La Turquie est pour rappel partie prenante du conflit en Libye, apportant son soutien militaire au gouvernement d’union nationale (GNA). « Les voisins de la Libye ne peuvent pas vivre dans l’insouciance. S’il y a un incendie chez votre voisin, vous ne pouvez pas être neutre ; éteindre le feu est un devoir et une nécessité, donc la neutralité passive n’a aucun sens », a-t-il soutenu en outre, cité par African Manager.

« Notre vision est qu’une solution politique en Libye est le moyen le plus sûr de surmonter l’insécurité et le chaos », a également estimé Rached Ghannouchi.

« Rached Ghannouchi n’a jamais caché faire partie de l’axe Turquie-Qatar, mais il est désormais président du Parlement et les institutions tunisiennes se retrouvent entraînées dans cet axe », explique dans ce contexte Hamza Meddeb, expert pour le centre Carnegie, cité par TV5 Monde.

Une telle prise de position en faveur du camp du GNA a été vue par ses adversaires comme un empiétement des prérogatives garanties au président de la Tunisie, Kais Saied, la Constitution tunisienne stipulant que c’est à lui qu’appartient de déterminer les politiques générales de la diplomatie du pays.

Or, le président Saied a officiellement opté pour la neutralité diplomatique.

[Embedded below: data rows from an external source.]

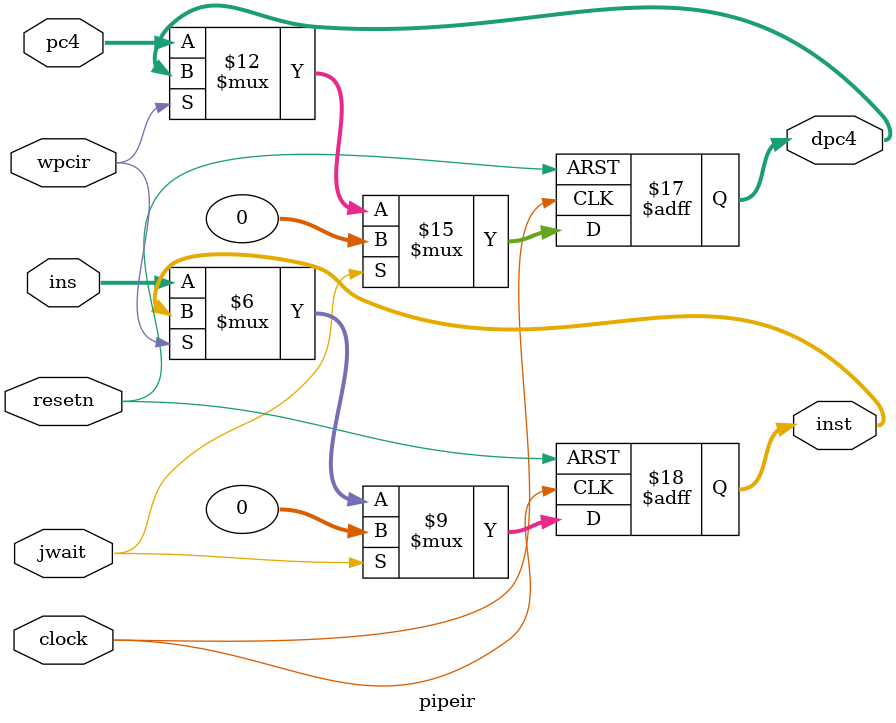
<source format=v>
module pipeir (pc4, ins, wpcir, clock, resetn, jwait, dpc4, inst);
    input   [31:0]  pc4, ins;
    input           wpcir, clock, resetn, jwait;
    output  [31:0]  dpc4, inst;

    reg     [31:0]  dpc4, inst;

    always @ (posedge clock or negedge resetn) begin
        if (resetn == 0) begin
            dpc4 <= 0;
            inst <= 0;
        end else if (jwait == 1) begin
			dpc4 <= 0;
			inst <= 0;
        end else if (wpcir == 1) begin
            dpc4 <= dpc4;
            inst <= inst;
        end else begin
            dpc4 <= pc4;
            inst <= ins;
        end
    end

endmodule

</source>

En réaction, le président tunisien a souligné dans un discours prononcé à la fin du mois dernier que la Tunisie n’avait « qu’un seul président, à l’intérieur du pays comme à l’extérieur ».

« Le président du Parlement doit respecter la Constitution et les prérogatives accordées au président de la République et il n’a pas le droit d’intervenir dans les affaires diplomatiques ou d’impliquer la Tunisie de quelque manière que ce soit dans le conflit libyen », a dénoncé Haykel Mekki, député tunisien du bloc démocrate cité par Businessnews.

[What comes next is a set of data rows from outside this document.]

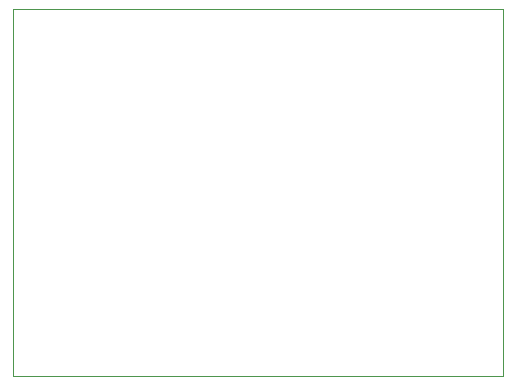
<source format=gm1>
%TF.GenerationSoftware,KiCad,Pcbnew,8.0.8*%
%TF.CreationDate,2025-03-21T07:08:09+05:30*%
%TF.ProjectId,project2_MCU_datalogger,70726f6a-6563-4743-925f-4d43555f6461,1.0*%
%TF.SameCoordinates,Original*%
%TF.FileFunction,Profile,NP*%
%FSLAX46Y46*%
G04 Gerber Fmt 4.6, Leading zero omitted, Abs format (unit mm)*
G04 Created by KiCad (PCBNEW 8.0.8) date 2025-03-21 07:08:09*
%MOMM*%
%LPD*%
G01*
G04 APERTURE LIST*
%TA.AperFunction,Profile*%
%ADD10C,0.050000*%
%TD*%
G04 APERTURE END LIST*
D10*
X24500000Y-16950000D02*
X66000000Y-16950000D01*
X66000000Y-47950000D01*
X24500000Y-47950000D01*
X24500000Y-16950000D01*
M02*

</source>
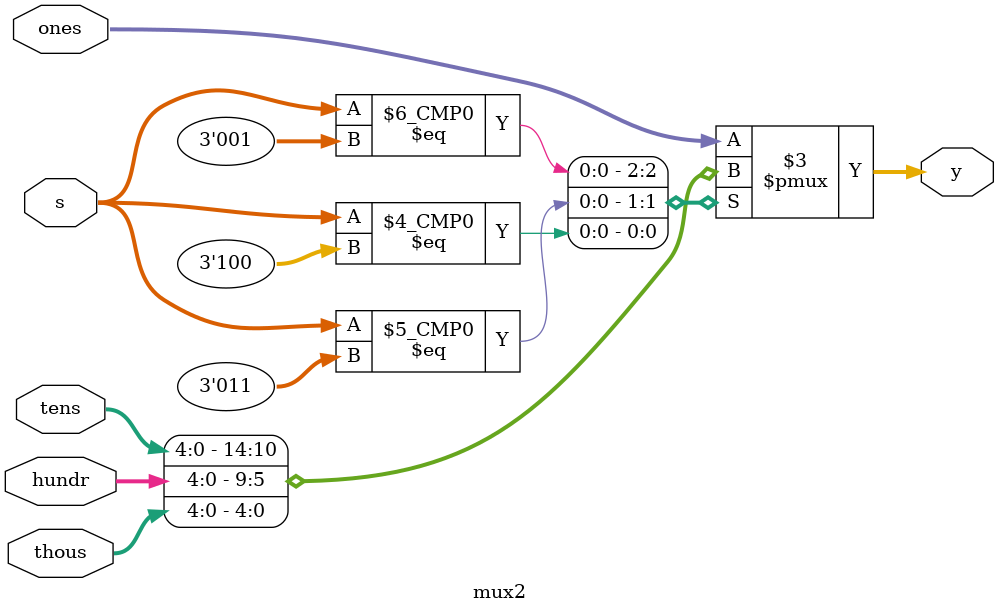
<source format=sv>
module mux2 ( 	input logic [4:0] thous,
				input logic [4:0] hundr,
				input logic [4:0] tens,
				input logic [4:0] ones,
				input logic [2:0] s,
				output logic [4:0] y);
				
always_comb
	begin
		case(s)
			0: y = ones;
			1: y = tens;
			3: y = hundr;
			4: y = thous;
			default: y = ones;
		endcase
	end
		
endmodule

</source>
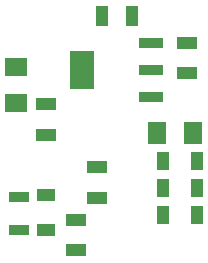
<source format=gbp>
G04*
G04 #@! TF.GenerationSoftware,Altium Limited,Altium Designer,24.8.2 (39)*
G04*
G04 Layer_Color=128*
%FSLAX25Y25*%
%MOIN*%
G70*
G04*
G04 #@! TF.SameCoordinates,DAEAB18A-5E43-4365-A400-F89FC780B00D*
G04*
G04*
G04 #@! TF.FilePolarity,Positive*
G04*
G01*
G75*
%ADD40R,0.06299X0.04134*%
%ADD41R,0.07480X0.05906*%
%ADD42R,0.06693X0.04331*%
%ADD43R,0.06693X0.03740*%
%ADD44R,0.04331X0.06496*%
%ADD45R,0.05906X0.07480*%
%ADD46R,0.08465X0.03740*%
%ADD47R,0.08465X0.12795*%
%ADD48R,0.04331X0.06693*%
D40*
X443000Y238807D02*
D03*
Y227193D02*
D03*
D41*
X433000Y281405D02*
D03*
Y269595D02*
D03*
D42*
X443000Y269118D02*
D03*
Y258882D02*
D03*
X460000Y237882D02*
D03*
Y248118D02*
D03*
X453000Y220382D02*
D03*
Y230618D02*
D03*
X490000Y279382D02*
D03*
Y289618D02*
D03*
D43*
X434000Y238012D02*
D03*
Y226988D02*
D03*
D44*
X482000Y232000D02*
D03*
X493221D02*
D03*
Y241000D02*
D03*
X482000D02*
D03*
X493110Y250000D02*
D03*
X481890D02*
D03*
D45*
X491811Y259500D02*
D03*
X480000D02*
D03*
D46*
X477917Y289555D02*
D03*
Y280500D02*
D03*
Y271445D02*
D03*
D47*
X455083Y280500D02*
D03*
D48*
X461500Y298500D02*
D03*
X471736D02*
D03*
M02*

</source>
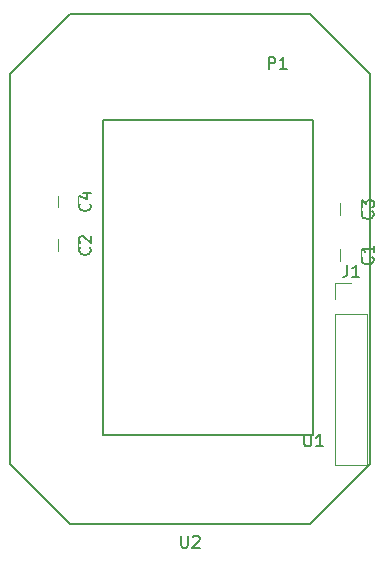
<source format=gbr>
G04 #@! TF.FileFunction,Legend,Top*
%FSLAX46Y46*%
G04 Gerber Fmt 4.6, Leading zero omitted, Abs format (unit mm)*
G04 Created by KiCad (PCBNEW 4.0.7-e2-6376~58~ubuntu16.04.1) date Tue Dec  5 16:58:08 2017*
%MOMM*%
%LPD*%
G01*
G04 APERTURE LIST*
%ADD10C,0.100000*%
%ADD11C,0.120000*%
%ADD12C,0.150000*%
G04 APERTURE END LIST*
D10*
D11*
X159041200Y-97985200D02*
X159041200Y-96985200D01*
X157341200Y-96985200D02*
X157341200Y-97985200D01*
X135114400Y-97172400D02*
X135114400Y-96172400D01*
X133414400Y-96172400D02*
X133414400Y-97172400D01*
X159041200Y-94124400D02*
X159041200Y-93124400D01*
X157341200Y-93124400D02*
X157341200Y-94124400D01*
X135114400Y-93464000D02*
X135114400Y-92464000D01*
X133414400Y-92464000D02*
X133414400Y-93464000D01*
D12*
X137261600Y-112725200D02*
X155041600Y-112725200D01*
X155041600Y-112725200D02*
X155041600Y-86055200D01*
X155041600Y-86055200D02*
X137261600Y-86055200D01*
X137261600Y-86055200D02*
X137261600Y-112725200D01*
X134442200Y-77114400D02*
X154762200Y-77114400D01*
X159842200Y-115214400D02*
X159842200Y-82194400D01*
X134442200Y-120294400D02*
X154762200Y-120294400D01*
X129362200Y-82194400D02*
X129362200Y-115214400D01*
X134442200Y-120294400D02*
X129362200Y-115214400D01*
X154762200Y-120294400D02*
X159842200Y-115214400D01*
X154762200Y-77114400D02*
X159842200Y-82194400D01*
X129362200Y-82194400D02*
X134442200Y-77114400D01*
D11*
X156912000Y-115249000D02*
X159572000Y-115249000D01*
X156912000Y-102489000D02*
X156912000Y-115249000D01*
X159572000Y-102489000D02*
X159572000Y-115249000D01*
X156912000Y-102489000D02*
X159572000Y-102489000D01*
X156912000Y-101219000D02*
X156912000Y-99889000D01*
X156912000Y-99889000D02*
X158242000Y-99889000D01*
D12*
X160048343Y-97651866D02*
X160095962Y-97699485D01*
X160143581Y-97842342D01*
X160143581Y-97937580D01*
X160095962Y-98080438D01*
X160000724Y-98175676D01*
X159905486Y-98223295D01*
X159715010Y-98270914D01*
X159572152Y-98270914D01*
X159381676Y-98223295D01*
X159286438Y-98175676D01*
X159191200Y-98080438D01*
X159143581Y-97937580D01*
X159143581Y-97842342D01*
X159191200Y-97699485D01*
X159238819Y-97651866D01*
X160143581Y-96699485D02*
X160143581Y-97270914D01*
X160143581Y-96985200D02*
X159143581Y-96985200D01*
X159286438Y-97080438D01*
X159381676Y-97175676D01*
X159429295Y-97270914D01*
X136121543Y-96839066D02*
X136169162Y-96886685D01*
X136216781Y-97029542D01*
X136216781Y-97124780D01*
X136169162Y-97267638D01*
X136073924Y-97362876D01*
X135978686Y-97410495D01*
X135788210Y-97458114D01*
X135645352Y-97458114D01*
X135454876Y-97410495D01*
X135359638Y-97362876D01*
X135264400Y-97267638D01*
X135216781Y-97124780D01*
X135216781Y-97029542D01*
X135264400Y-96886685D01*
X135312019Y-96839066D01*
X135312019Y-96458114D02*
X135264400Y-96410495D01*
X135216781Y-96315257D01*
X135216781Y-96077161D01*
X135264400Y-95981923D01*
X135312019Y-95934304D01*
X135407257Y-95886685D01*
X135502495Y-95886685D01*
X135645352Y-95934304D01*
X136216781Y-96505733D01*
X136216781Y-95886685D01*
X160048343Y-93791066D02*
X160095962Y-93838685D01*
X160143581Y-93981542D01*
X160143581Y-94076780D01*
X160095962Y-94219638D01*
X160000724Y-94314876D01*
X159905486Y-94362495D01*
X159715010Y-94410114D01*
X159572152Y-94410114D01*
X159381676Y-94362495D01*
X159286438Y-94314876D01*
X159191200Y-94219638D01*
X159143581Y-94076780D01*
X159143581Y-93981542D01*
X159191200Y-93838685D01*
X159238819Y-93791066D01*
X159143581Y-93457733D02*
X159143581Y-92838685D01*
X159524533Y-93172019D01*
X159524533Y-93029161D01*
X159572152Y-92933923D01*
X159619771Y-92886304D01*
X159715010Y-92838685D01*
X159953105Y-92838685D01*
X160048343Y-92886304D01*
X160095962Y-92933923D01*
X160143581Y-93029161D01*
X160143581Y-93314876D01*
X160095962Y-93410114D01*
X160048343Y-93457733D01*
X136121543Y-93130666D02*
X136169162Y-93178285D01*
X136216781Y-93321142D01*
X136216781Y-93416380D01*
X136169162Y-93559238D01*
X136073924Y-93654476D01*
X135978686Y-93702095D01*
X135788210Y-93749714D01*
X135645352Y-93749714D01*
X135454876Y-93702095D01*
X135359638Y-93654476D01*
X135264400Y-93559238D01*
X135216781Y-93416380D01*
X135216781Y-93321142D01*
X135264400Y-93178285D01*
X135312019Y-93130666D01*
X135550114Y-92273523D02*
X136216781Y-92273523D01*
X135169162Y-92511619D02*
X135883448Y-92749714D01*
X135883448Y-92130666D01*
X151255505Y-81732381D02*
X151255505Y-80732381D01*
X151636458Y-80732381D01*
X151731696Y-80780000D01*
X151779315Y-80827619D01*
X151826934Y-80922857D01*
X151826934Y-81065714D01*
X151779315Y-81160952D01*
X151731696Y-81208571D01*
X151636458Y-81256190D01*
X151255505Y-81256190D01*
X152779315Y-81732381D02*
X152207886Y-81732381D01*
X152493600Y-81732381D02*
X152493600Y-80732381D01*
X152398362Y-80875238D01*
X152303124Y-80970476D01*
X152207886Y-81018095D01*
X154279695Y-112677581D02*
X154279695Y-113487105D01*
X154327314Y-113582343D01*
X154374933Y-113629962D01*
X154470171Y-113677581D01*
X154660648Y-113677581D01*
X154755886Y-113629962D01*
X154803505Y-113582343D01*
X154851124Y-113487105D01*
X154851124Y-112677581D01*
X155851124Y-113677581D02*
X155279695Y-113677581D01*
X155565409Y-113677581D02*
X155565409Y-112677581D01*
X155470171Y-112820438D01*
X155374933Y-112915676D01*
X155279695Y-112963295D01*
X143840295Y-121270781D02*
X143840295Y-122080305D01*
X143887914Y-122175543D01*
X143935533Y-122223162D01*
X144030771Y-122270781D01*
X144221248Y-122270781D01*
X144316486Y-122223162D01*
X144364105Y-122175543D01*
X144411724Y-122080305D01*
X144411724Y-121270781D01*
X144840295Y-121366019D02*
X144887914Y-121318400D01*
X144983152Y-121270781D01*
X145221248Y-121270781D01*
X145316486Y-121318400D01*
X145364105Y-121366019D01*
X145411724Y-121461257D01*
X145411724Y-121556495D01*
X145364105Y-121699352D01*
X144792676Y-122270781D01*
X145411724Y-122270781D01*
X157908667Y-98341381D02*
X157908667Y-99055667D01*
X157861047Y-99198524D01*
X157765809Y-99293762D01*
X157622952Y-99341381D01*
X157527714Y-99341381D01*
X158908667Y-99341381D02*
X158337238Y-99341381D01*
X158622952Y-99341381D02*
X158622952Y-98341381D01*
X158527714Y-98484238D01*
X158432476Y-98579476D01*
X158337238Y-98627095D01*
M02*

</source>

« Tout ceci doit être clarifié aux Tunisiens, et Rached Ghannouchi est condamnable légalement car il a violé la Constitution et le règlement intérieur de l’ARP », a-t-il souligné.

En réponse à la polémique, Rached Ghannouchi s’est justifié en affirmant que l’appel téléphonique au chef du GNA « n’a pas enfreint les us de la diplomatie tunisienne », précisant que la Tunisie et son président Kais Saied sont en contact avec le gouvernement al-Sarraj « parce qu’il est le dépositaire de la souveraineté selon la légitimité internationale ».

« Ceux qui protestent contre notre entretien téléphonique sont les personnes qui proposent une alternative à la légitimité, comme par exemple contacter des organisations non reconnues, ce qui est préjudiciable aux intérêts de l’Etat et du peuple tunisiens », a estimé Ghannouchi.

Dans un contexte de crise économique, cette polémique risque de provoquer une nouvelle crise politique dans ce pays.